Next delights City with hike in forecasts
FASHION retailer Next yesterday told the City to upp its forecasts for the year after reporting a better than expected third quarter.
Chief executive Simon Wolfson said: “There was a noticeable pick -up in sales in October as we came up against the weak comparatives of the previous year: It was at this time last year that the publicity around the credit crisis and the demise of Lehman Brothers reached its height.”
Wolfson has frequently been regarded as an optimist in the City; at the group’s last interims he proclaimed: “It’s a recession – not an Armageddon.”
And in fresh evidence of a change in consumer behaviour to a more frugal approach to spending Next reported that there was a year-on-year reduction in the number of customers going into arrears on their Next Directory accounts – which it believes is a reflection of general improvement in consumer finances.
The firm, which runs over 500 shops in the UK and Ireland as well as a home shopping business, said sales at stores open over a year fell 1.3 per cent in the 14 weeks to 31 October.
It compares with analysts’ forecasts of fall of about two to four per cent after a decrease of 2.5 per cent in the firm’s first half to end-July.
Sales at the firm’s Directory home shopping business increased 5.1 per cent.
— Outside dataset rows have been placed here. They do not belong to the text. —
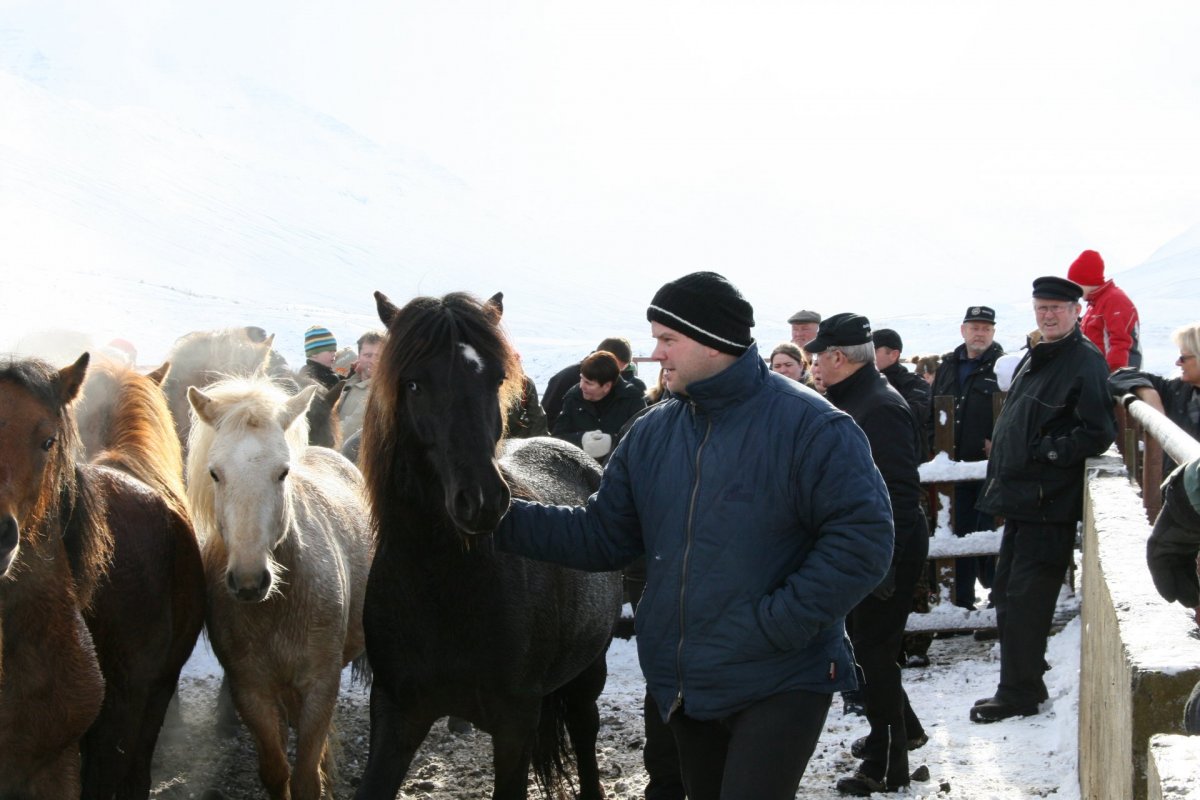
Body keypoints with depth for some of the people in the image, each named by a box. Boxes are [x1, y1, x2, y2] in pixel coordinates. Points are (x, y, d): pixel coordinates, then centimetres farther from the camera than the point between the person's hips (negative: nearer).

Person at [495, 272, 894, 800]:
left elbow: (861, 540, -18)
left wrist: (776, 624, -22)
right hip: (683, 683, 7)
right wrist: (502, 518, -2)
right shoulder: (652, 433, 6)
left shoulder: (809, 426, -13)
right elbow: (601, 536, 9)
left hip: (781, 682, -6)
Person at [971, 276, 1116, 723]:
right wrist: (1000, 479, 18)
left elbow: (1097, 434, -20)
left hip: (1048, 503, -10)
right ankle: (1024, 682, 29)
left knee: (1024, 601, -7)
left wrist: (1045, 451, -16)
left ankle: (1019, 694, 1)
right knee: (1007, 594, 16)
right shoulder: (1034, 359, 17)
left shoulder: (1086, 363, -13)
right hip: (1022, 499, 10)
In September Next forecast like-for-like retail sales would fall by 3.5 to 6.5 per cent in its second half to end-January 2010, with Directory sales flat to up two per cent.
But it has hiked this guidance to a range of flat to down three per cent for like-for-like retail sales and a range of up four to six per cent for Directory sales. Next added that improved ranges – particularly in womenswear – and its early adoption of new trends had helped its performance, alongside a strong showing from the homeware ranges in the Directory business.
Next said the market consensus for full year profit before tax was around £442m.